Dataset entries
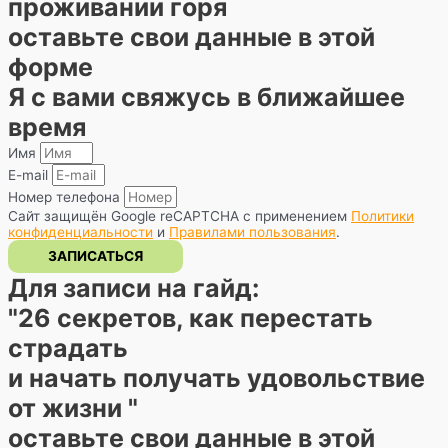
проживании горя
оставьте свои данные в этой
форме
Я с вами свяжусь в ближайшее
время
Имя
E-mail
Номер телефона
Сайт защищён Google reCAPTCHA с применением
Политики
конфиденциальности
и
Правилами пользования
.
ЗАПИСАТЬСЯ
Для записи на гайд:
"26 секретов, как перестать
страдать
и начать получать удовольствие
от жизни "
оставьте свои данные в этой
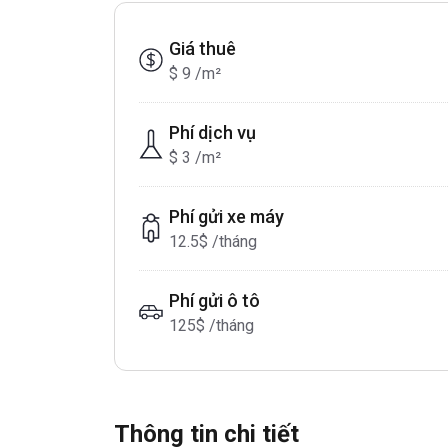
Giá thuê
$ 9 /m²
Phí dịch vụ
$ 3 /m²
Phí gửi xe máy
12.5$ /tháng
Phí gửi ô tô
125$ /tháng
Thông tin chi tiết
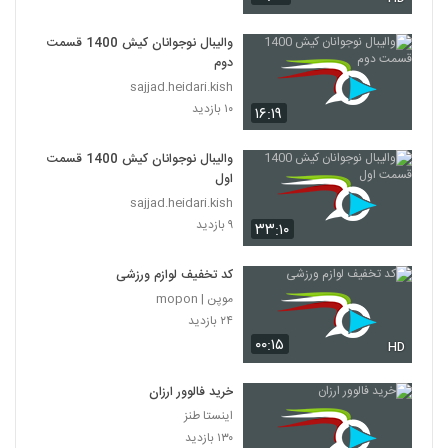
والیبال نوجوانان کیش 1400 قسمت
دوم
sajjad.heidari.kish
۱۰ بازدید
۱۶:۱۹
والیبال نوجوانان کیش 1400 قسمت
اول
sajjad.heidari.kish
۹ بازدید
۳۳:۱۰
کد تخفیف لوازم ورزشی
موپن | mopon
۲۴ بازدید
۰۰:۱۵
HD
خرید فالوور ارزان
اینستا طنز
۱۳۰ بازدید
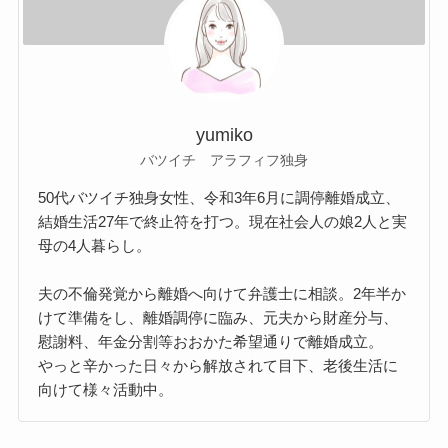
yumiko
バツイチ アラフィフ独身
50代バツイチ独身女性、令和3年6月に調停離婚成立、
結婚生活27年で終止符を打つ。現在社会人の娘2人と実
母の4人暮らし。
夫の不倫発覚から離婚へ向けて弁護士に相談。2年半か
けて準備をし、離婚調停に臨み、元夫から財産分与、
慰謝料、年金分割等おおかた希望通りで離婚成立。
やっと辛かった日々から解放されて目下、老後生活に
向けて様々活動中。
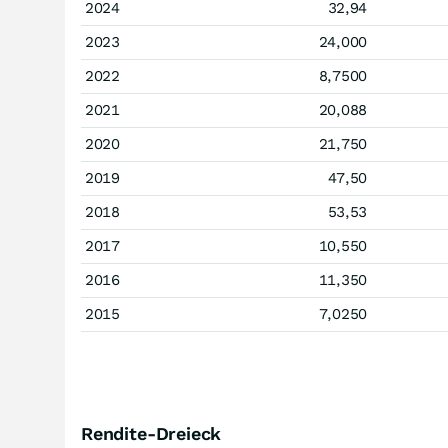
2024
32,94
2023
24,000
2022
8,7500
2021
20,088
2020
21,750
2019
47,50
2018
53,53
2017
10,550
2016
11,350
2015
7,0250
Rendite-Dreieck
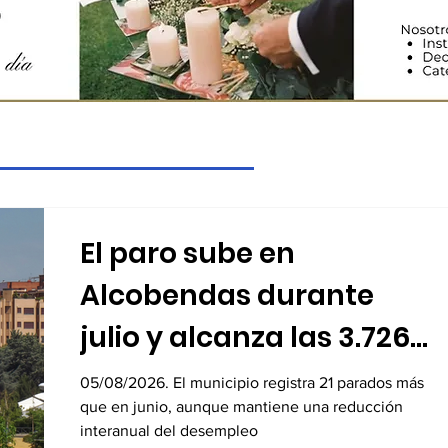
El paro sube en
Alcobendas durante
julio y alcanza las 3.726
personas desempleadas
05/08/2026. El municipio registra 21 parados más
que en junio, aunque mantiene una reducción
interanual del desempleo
* * *
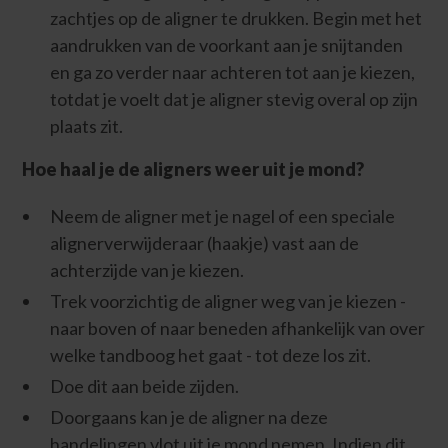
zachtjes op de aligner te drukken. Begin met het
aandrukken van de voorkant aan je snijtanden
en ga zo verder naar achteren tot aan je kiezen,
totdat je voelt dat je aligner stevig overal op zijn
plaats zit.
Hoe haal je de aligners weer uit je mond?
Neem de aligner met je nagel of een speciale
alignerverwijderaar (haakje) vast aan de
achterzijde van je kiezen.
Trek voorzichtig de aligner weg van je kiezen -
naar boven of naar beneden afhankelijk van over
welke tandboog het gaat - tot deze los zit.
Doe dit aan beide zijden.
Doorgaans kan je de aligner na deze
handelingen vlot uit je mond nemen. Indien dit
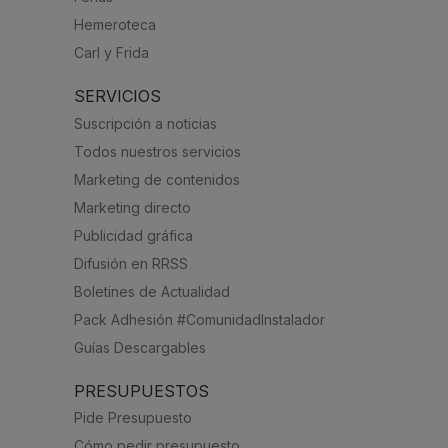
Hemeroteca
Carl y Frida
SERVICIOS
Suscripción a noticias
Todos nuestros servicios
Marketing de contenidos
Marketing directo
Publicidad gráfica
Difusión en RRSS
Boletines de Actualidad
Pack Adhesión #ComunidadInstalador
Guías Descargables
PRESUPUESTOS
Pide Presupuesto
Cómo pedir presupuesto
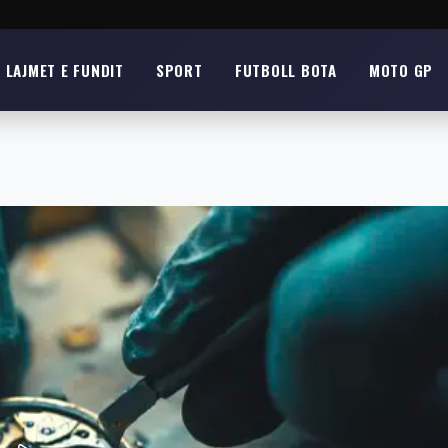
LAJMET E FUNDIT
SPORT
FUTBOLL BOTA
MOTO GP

• Work task:
Locate each line in the entries above that contains the string "mond", and copy those lines.

• Solution to this problem:
Hoe haal je de aligners weer uit je mond?
handelingen vlot uit je mond nemen. Indien dit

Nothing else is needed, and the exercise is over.